I still stand by the idea that it is silly, and not very useful to put a future return on investment on an asset list in to 2023 dollars using a 10 year inflation projection.

Then the reported asset would fluctuate based on your model, and you already know exactly where it will end on the maturation date.

> Initial time for real dollar caluculation can be anything. You can ask what your real dollar salary is relative to 1950, or relative to 1951, or yesterday.

Regardless of which day's dollars we use as a baseline for comparison, a bond issued under at a lower interest rate is discounted relative to the same bond issued later at a higher interest rate. Quibbling about how we express this valuation suggests you don't understand this difference, but this difference is important to understanding the current day banking crisis.

> While I meant to write real dollars, I wish I wrote nominal, based on how much confusion it caused.

You still seem unaware that these meanings and words are a very well understood convention that you violated. The only confusion was the confusion you had in the meanings you assigned to the words.

> I still stand by the idea that it is silly, and not very useful to put a future return on investment on an asset list in to 2023 dollars using a 10 year inflation projection.

The main thing is that these valuation rules exist for reasons and while we could debate which rules are good etc., understanding the basics of bond valuation and the common terminology we use to discuss them is a minimum prerequisite and I'm still working on getting you on board with the basic terminology every one else is using.

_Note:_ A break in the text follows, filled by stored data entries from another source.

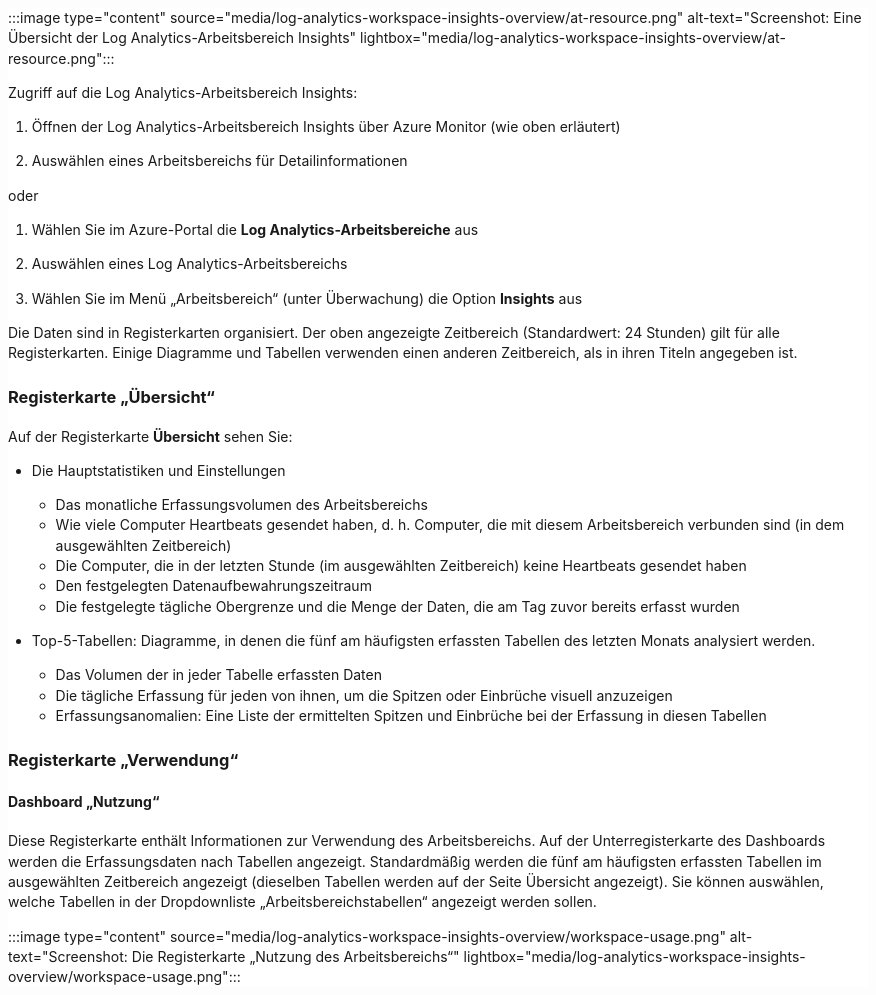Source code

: 
:::image type="content" source="media/log-analytics-workspace-insights-overview/at-resource.png" alt-text="Screenshot: Eine Übersicht der Log Analytics-Arbeitsbereich Insights" lightbox="media/log-analytics-workspace-insights-overview/at-resource.png":::

Zugriff auf die Log Analytics-Arbeitsbereich Insights:

1. Öffnen der Log Analytics-Arbeitsbereich Insights über Azure Monitor (wie oben erläutert)

2. Auswählen eines Arbeitsbereichs für Detailinformationen

oder 

1. Wählen Sie im Azure-Portal die **Log Analytics-Arbeitsbereiche** aus

2. Auswählen eines Log Analytics-Arbeitsbereichs

3. Wählen Sie im Menü „Arbeitsbereich“ (unter Überwachung) die Option **Insights** aus

Die Daten sind in Registerkarten organisiert. Der oben angezeigte Zeitbereich (Standardwert: 24 Stunden) gilt für alle Registerkarten. Einige Diagramme und Tabellen verwenden einen anderen Zeitbereich, als in ihren Titeln angegeben ist.


### <a name="overview-tab"></a>Registerkarte „Übersicht“

Auf der Registerkarte **Übersicht** sehen Sie:

* Die Hauptstatistiken und Einstellungen
    - Das monatliche Erfassungsvolumen des Arbeitsbereichs
    - Wie viele Computer Heartbeats gesendet haben, d. h. Computer, die mit diesem Arbeitsbereich verbunden sind (in dem ausgewählten Zeitbereich)
    - Die Computer, die in der letzten Stunde (im ausgewählten Zeitbereich) keine Heartbeats gesendet haben
    - Den festgelegten Datenaufbewahrungszeitraum
    - Die festgelegte tägliche Obergrenze und die Menge der Daten, die am Tag zuvor bereits erfasst wurden

* Top-5-Tabellen: Diagramme, in denen die fünf am häufigsten erfassten Tabellen des letzten Monats analysiert werden.
    - Das Volumen der in jeder Tabelle erfassten Daten
    - Die tägliche Erfassung für jeden von ihnen, um die Spitzen oder Einbrüche visuell anzuzeigen
    - Erfassungsanomalien: Eine Liste der ermittelten Spitzen und Einbrüche bei der Erfassung in diesen Tabellen


### <a name="usage-tab"></a>Registerkarte „Verwendung“

#### <a name="usage-dashboard"></a>Dashboard „Nutzung“

Diese Registerkarte enthält Informationen zur Verwendung des Arbeitsbereichs. Auf der Unterregisterkarte des Dashboards werden die Erfassungsdaten nach Tabellen angezeigt. Standardmäßig werden die fünf am häufigsten erfassten Tabellen im ausgewählten Zeitbereich angezeigt (dieselben Tabellen werden auf der Seite Übersicht angezeigt). Sie können auswählen, welche Tabellen in der Dropdownliste „Arbeitsbereichstabellen“ angezeigt werden sollen. 

:::image type="content" source="media/log-analytics-workspace-insights-overview/workspace-usage.png" alt-text="Screenshot: Die Registerkarte „Nutzung des Arbeitsbereichs“" lightbox="media/log-analytics-workspace-insights-overview/workspace-usage.png":::
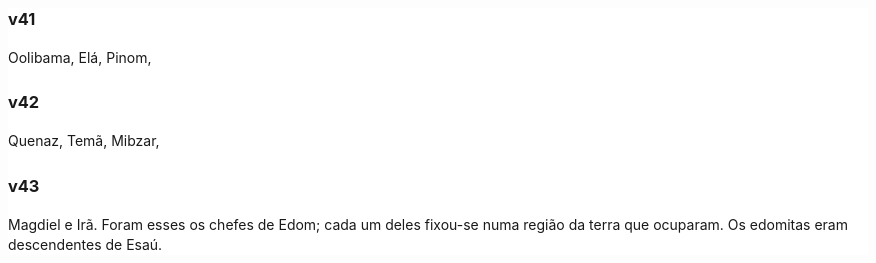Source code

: ### v41
 Oolibama, Elá, Pinom,
### v42
 Quenaz, Temã, Mibzar,
### v43
 Magdiel e Irã. Foram esses os chefes de Edom; cada um deles fixou-se numa região da terra que ocuparam. Os edomitas eram descendentes de Esaú.
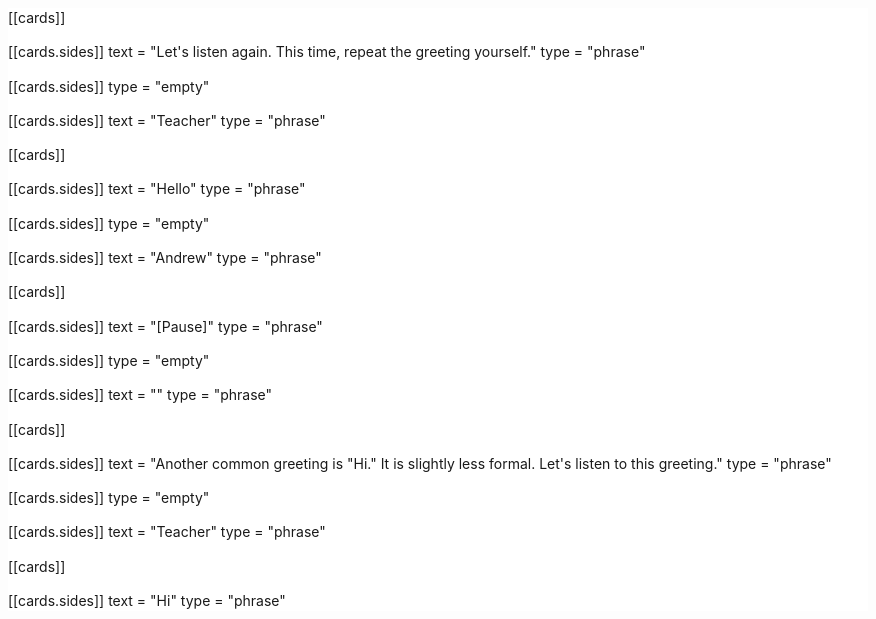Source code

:[[cards]]

[[cards.sides]]
text = "Let's listen again. This time, repeat the greeting yourself."
type = "phrase"

[[cards.sides]]
type = "empty"

[[cards.sides]]
text = "Teacher"
type = "phrase"

[[cards]]

[[cards.sides]]
text = "Hello"
type = "phrase"

[[cards.sides]]
type = "empty"

[[cards.sides]]
text = "Andrew"
type = "phrase"

[[cards]]

[[cards.sides]]
text = "[Pause]"
type = "phrase"

[[cards.sides]]
type = "empty"

[[cards.sides]]
text = ""
type = "phrase"

[[cards]]

[[cards.sides]]
text = "Another common greeting is \"Hi.\" It is slightly less formal. Let's listen to this greeting."
type = "phrase"

[[cards.sides]]
type = "empty"

[[cards.sides]]
text = "Teacher"
type = "phrase"

[[cards]]

[[cards.sides]]
text = "Hi"
type = "phrase"
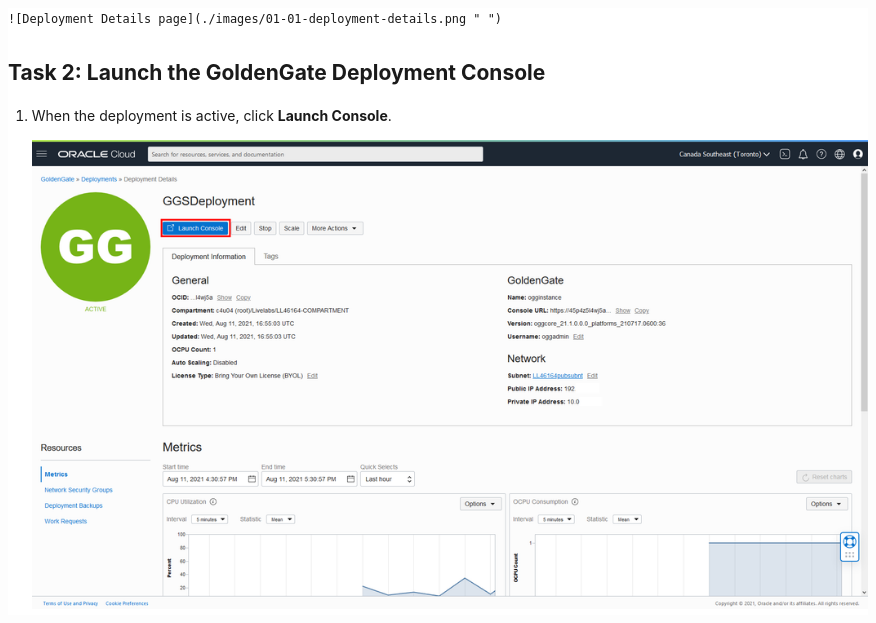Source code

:     ![Deployment Details page](./images/01-01-deployment-details.png " ")

## Task 2: Launch the GoldenGate Deployment Console

1. When the deployment is active, click **Launch Console**.

    ![Launch console](./images/02-01-ggs-launchconsole.png " ")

There isn't much discussion to be had without a common vocabulary.

Im fine with your terminology and reference. The current date (or that of reporting) can be the reference time for a real dollar valuation.

I fully understand how bond market prices are impacted by interest rates. What most people seem ignorant of is the fact that bonds are not simply market trades asset, but are also have a value at maturity. Most people don't seem to know that HTM assets are reported separate from securities available for sale, which ARE tracked at market value.

And then there's the even stupider idea that the value of long-term assets should be listed as the maturation date npv, as if you can just look up future inflation rates for the next 10 to 30 years.

It seems obvious to me that if you never intend to sell a bond, the maturity value is a measure of interest.

Do you have anything else to add to the discussion, or was that your only point?

> It seems obvious to me that if you never intend to sell a bond, the maturity value is a measure of interest.

The reason this matters is because in the case of a bank who needs the funds to operate then they very much might need to sell the bonds, or revalue them at NPV because of statutory requirements.

This entire discussion is because the NPV of HTM assets is now relevant.